The ruling by U.S. District Judge Susan Bolton clears the way for police to carry out the requirement that officers, while enforcing other laws, question the immigration status of those they suspect are in the country illegally.

The provision has been at the center of a two-year legal battle that resulted in a U.S. Supreme Court decision in June upholding the requirement, ruling against the Obama administration, which filed the initial challenge.

The Obama administration declared a measure of victory at the time, as the court said local police cannot detain anyone on an immigration violation unless federal immigration officials say so.

After the nation's highest court weighed in, opponents asked Bolton to block the provision outright by arguing that it would lead to systematic racial profiling and unreasonably long detentions of Latinos if it's enforced.

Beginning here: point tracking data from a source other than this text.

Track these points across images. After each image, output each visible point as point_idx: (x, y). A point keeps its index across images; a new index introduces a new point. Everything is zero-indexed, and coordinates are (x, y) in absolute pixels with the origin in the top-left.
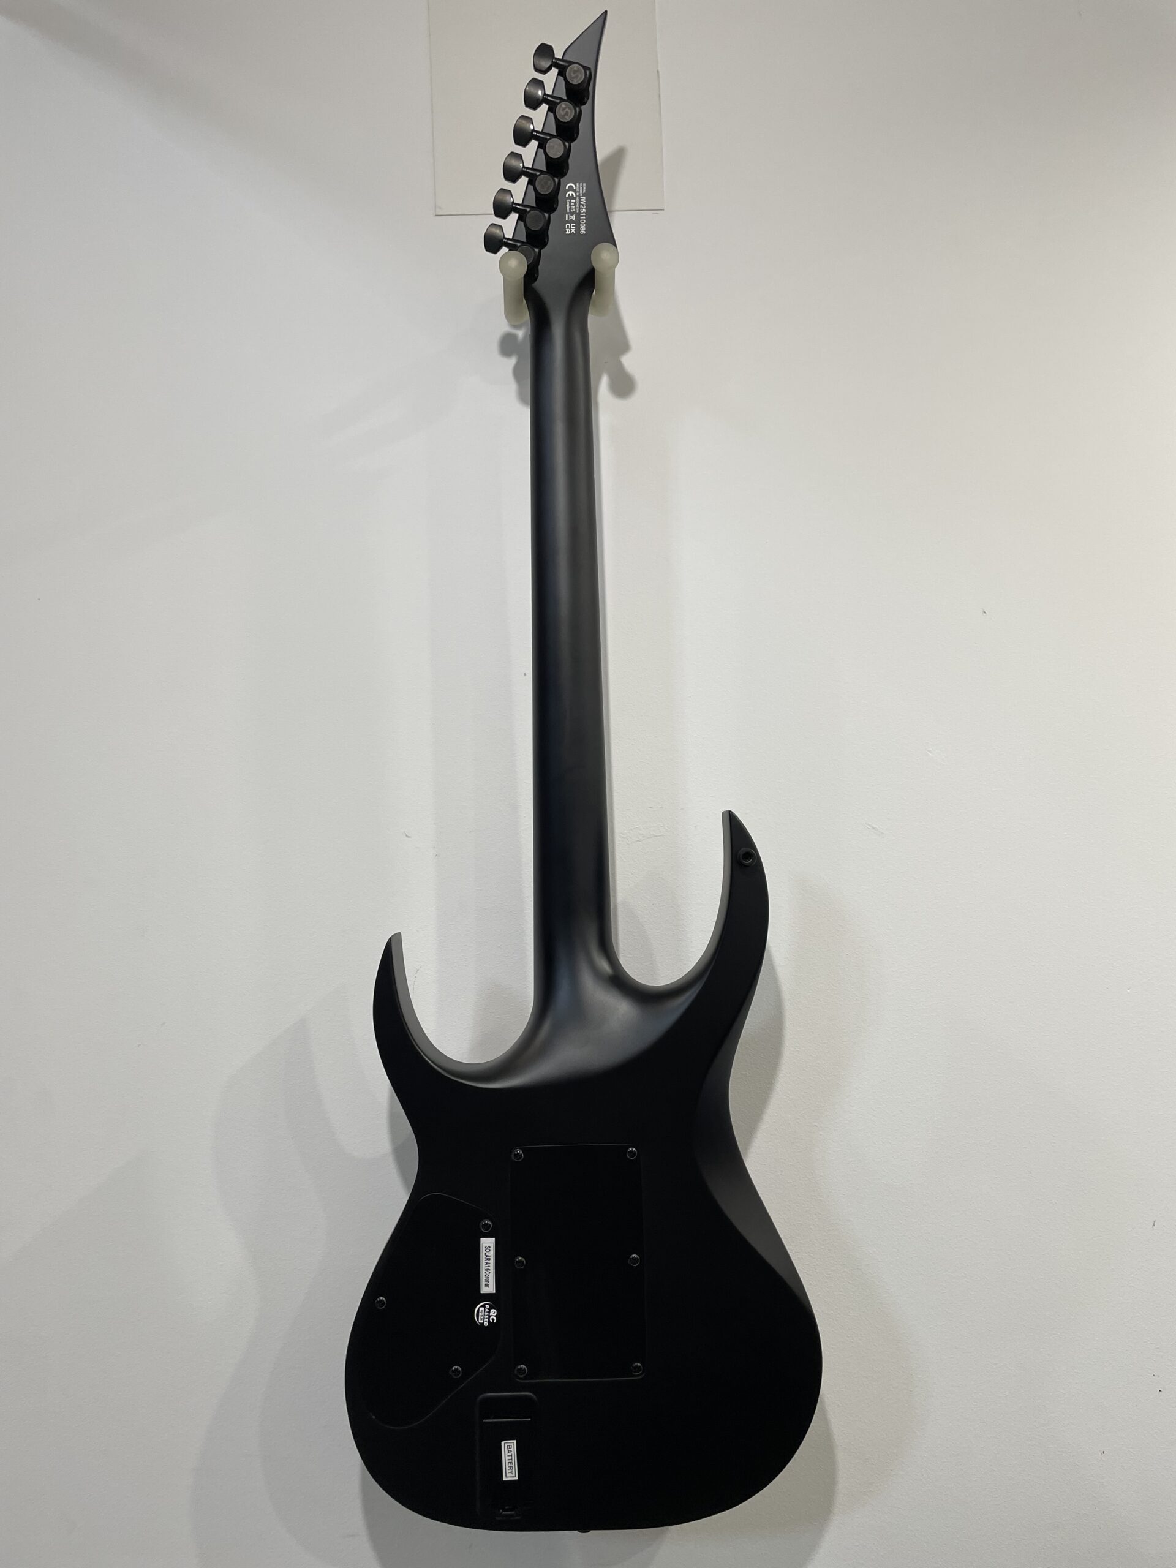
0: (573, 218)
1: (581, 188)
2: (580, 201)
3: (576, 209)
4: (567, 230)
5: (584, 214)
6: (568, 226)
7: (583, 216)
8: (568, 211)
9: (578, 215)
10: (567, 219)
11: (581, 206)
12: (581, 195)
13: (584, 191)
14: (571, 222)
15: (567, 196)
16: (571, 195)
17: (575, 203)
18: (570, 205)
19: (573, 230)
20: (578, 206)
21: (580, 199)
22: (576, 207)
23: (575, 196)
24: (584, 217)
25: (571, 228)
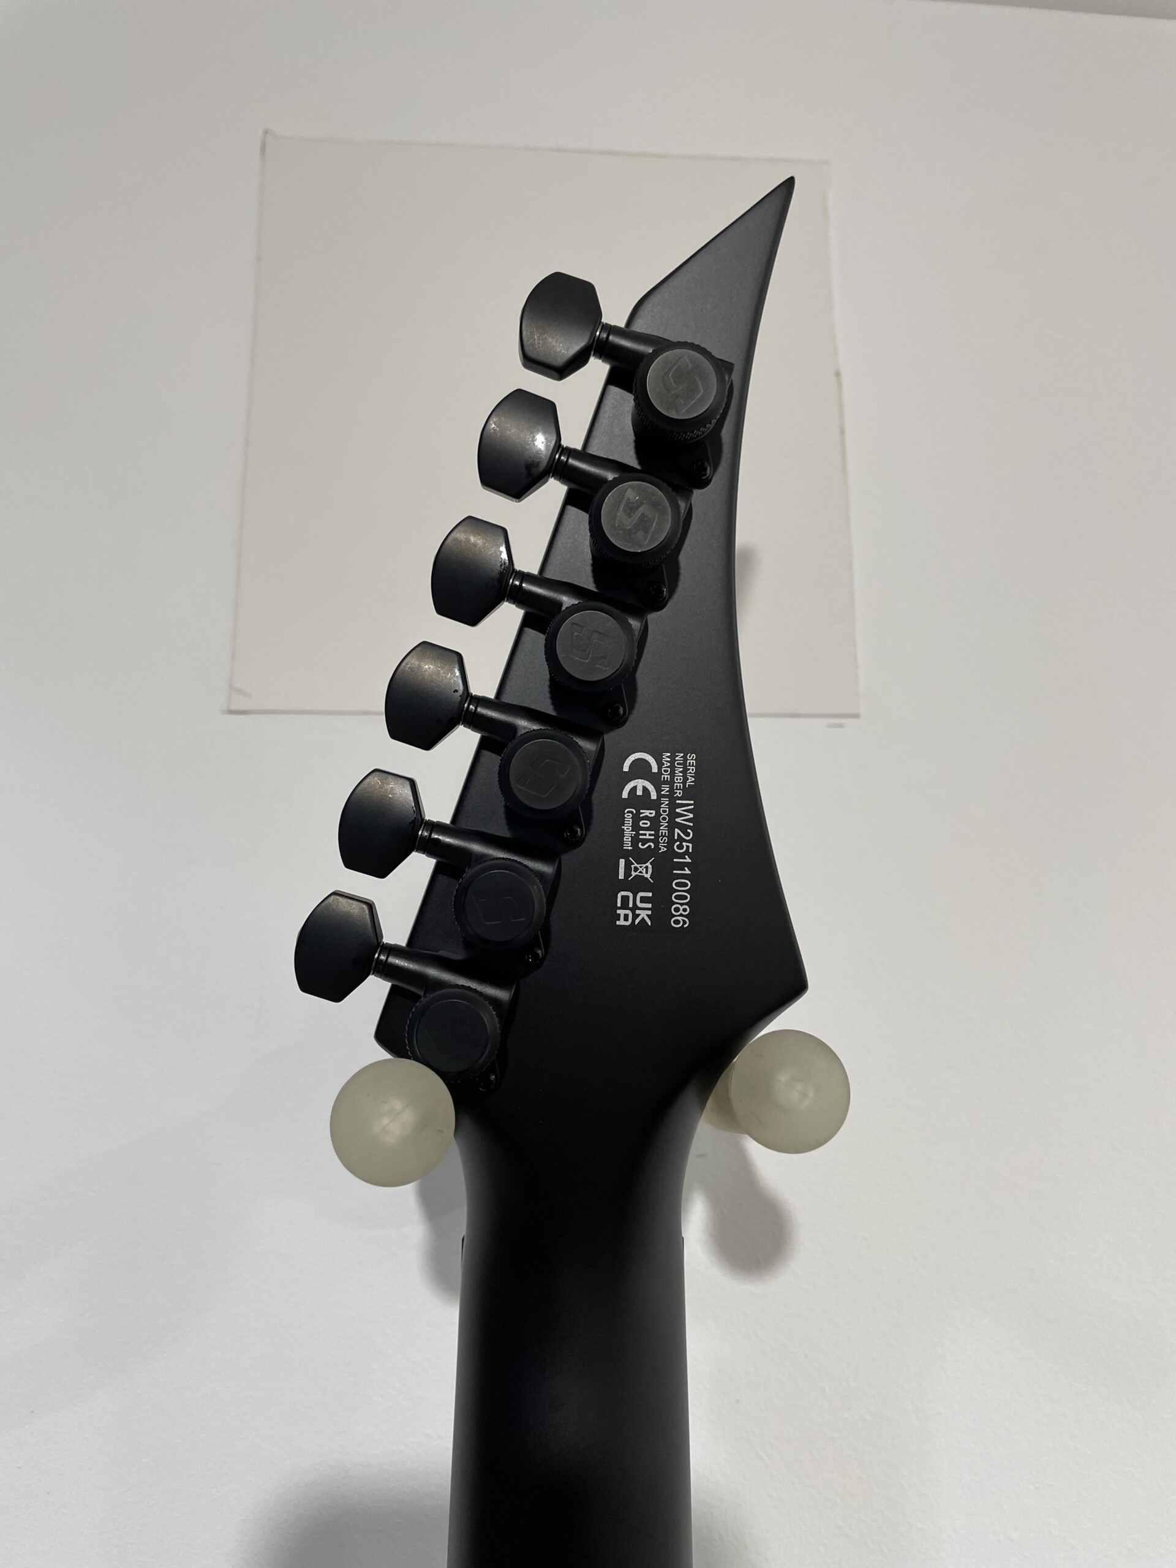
0: (646, 871)
1: (679, 770)
2: (673, 815)
3: (656, 841)
4: (622, 912)
5: (689, 860)
6: (625, 899)
7: (681, 866)
8: (628, 846)
9: (665, 865)
10: (621, 876)
11: (677, 830)
12: (679, 793)
13: (691, 779)
14: (638, 884)
15: (625, 795)
16: (639, 792)
17: (655, 824)
18: (636, 827)
19: (643, 914)
20: (663, 830)
21: (673, 806)
22: (657, 835)
23: (654, 796)
24: (687, 872)
25: (635, 907)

Lawyers for Arizona Gov. Jan Brewer, however, urged the judge to let the requirement go into effect, saying the law's opponents were merely speculating in their racial profiling claims. The Republican governor's office also said police have received training to avoid discriminatory practices and that officers must have reasonable suspicion that a person is in the country illegally to trigger the requirement.

In her ruling, Bolton said the court will not ignore the clear direction from the Supreme Court that the provision "cannot be challenged further on its face before the law takes effect." She reiterated the high court's interpretation that the law might be able to be challenged as unconstitutional on other grounds.